At the time of the Garden of Eden, only plants were available for food to all organisms, by God’s design, as stated in Genesis 1:29-30.
“Then God said, ‘Behold, I have given you every plant yielding seed that is on the surface of all the earth, and every tree which has fruit yielding seed; it shall be food for you; and to every beast of the earth and to every bird of the sky and to every thing that moves on the earth which has life, I have given every green plant for food,’ and it was so.” (Genesis 1:29-30)
Organisms found at the time in the Garden of Eden included every plant yielding seed on the face of the earth, every tree that has fruit yielding seeds, every beast of the field, every bird of the sky, and cattle.
“Out of the ground the LORD God caused to grow every tree that is pleasing to the sight and good for food; the tree of life also in the midst of the garden, and the tree of the knowledge of good and evil.” (Genesis 2:9)
“Out of the ground the LORD God formed every beast of the field and every bird of the sky, and brought them to the man to see what he would call them; and whatever the man called a living creature, that was its name.” (Genesis 2:19)

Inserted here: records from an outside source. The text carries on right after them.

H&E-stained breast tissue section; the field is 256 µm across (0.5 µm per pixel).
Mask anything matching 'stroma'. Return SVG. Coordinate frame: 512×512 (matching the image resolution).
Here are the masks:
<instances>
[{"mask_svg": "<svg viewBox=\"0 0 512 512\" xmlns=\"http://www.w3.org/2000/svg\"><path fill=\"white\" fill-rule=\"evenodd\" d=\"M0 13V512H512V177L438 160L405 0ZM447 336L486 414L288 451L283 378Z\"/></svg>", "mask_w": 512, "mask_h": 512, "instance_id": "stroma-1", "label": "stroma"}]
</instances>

“The man gave names to all the cattle, and to the birds of the sky, and to every beast of the field, but for Adam there was not found a helper suitable for him.” (Genesis 2:20)
Ok, showing that physical death was present at that time is possible through placing these original descriptions into the context of elementary ecology. One of the keys is cattle. Cattle belong to the family Bovidae. All bovids are ruminants. Ruminants have a 4-parted stomach in which food is digested with the help of microorganisms that break down complex materials in plants, such as cellulose, and release fatty acids and amino acids essential to cattle. As the plant food moves through the complex stomach and the remainder of the digestive tract, these microorganisms move with it. Eventually, some of these microorganisms are eliminated in the feces of the cattle. Being mutualistic symbionts adapted to live in the gut of these cattle, they do not survive well outside of the host body. Thus, they die unless they are ingested by a ruminant.

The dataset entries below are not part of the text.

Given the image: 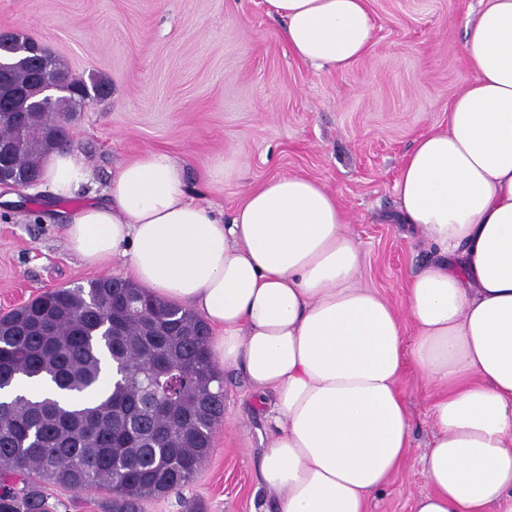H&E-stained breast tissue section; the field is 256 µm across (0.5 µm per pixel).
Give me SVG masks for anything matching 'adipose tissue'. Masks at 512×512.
Listing matches in <instances>:
<instances>
[{"instance_id": "obj_1", "label": "adipose tissue", "mask_w": 512, "mask_h": 512, "mask_svg": "<svg viewBox=\"0 0 512 512\" xmlns=\"http://www.w3.org/2000/svg\"><path fill=\"white\" fill-rule=\"evenodd\" d=\"M264 3L314 69L345 70L369 49L368 0ZM463 55L471 79L447 127L416 140L394 186L400 221L434 251L406 279L407 315L361 282L347 211L300 174L251 188L225 218L150 149L65 218L86 267L125 258L138 283L203 316L214 361L270 397L259 512H366L407 458L398 384L409 361L433 418L420 460L431 491L413 512H512V0H480ZM41 179L68 198L90 166L63 148Z\"/></svg>"}]
</instances>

Another cause of mortality is herbivory itself. Much grazing by cattle just trims tissue from food plants, and most plants recover from that. But some herbivory, even by cattle, uproots plants and thus kills them. When one adds to this source of death, sources from non-cattle herbivores like voles and gophers, which consume plant roots, then herbivory as a source of plant death can be appreciable.
In addition to these clear examples of death in the Garden of Eden, there are likely others based on competition. Plants are under intense competition both within a species and between species. This competition results from limited supplies of light, carbon dioxide, water, and required inorganic nutrients like nitrates, phosphates, and potassium. Much of this competition occurs through shading as taller plants shade out shorter one, or plants with deeper roots obtain more water and inorganic nutrients in the soil than do plants with shallower roots. Thus, there is almost certainly death of the plants that are less competitive at gaining these resources.
Finally, competition between and within herbivore species is another source of death. If population sizes of these beasts of the field were greater than what could be supported by plants, there would be death. The fact that all animals were herbivorous means there were no carnivores present to hold herbivore populations in check. This absence thus would allow herbivore populations to rise temporarily above the level that could be supported by plants, at which time some individuals would die from lack of sufficient nutrients.
Thus, just because all animals ate plants in the Garden of Eden, it does not follow that there was no physical death there.
However, this all says nothing against the idea–from a biblical perspective, anyway—that the kind of death entering the world at the Fall was spiritual death.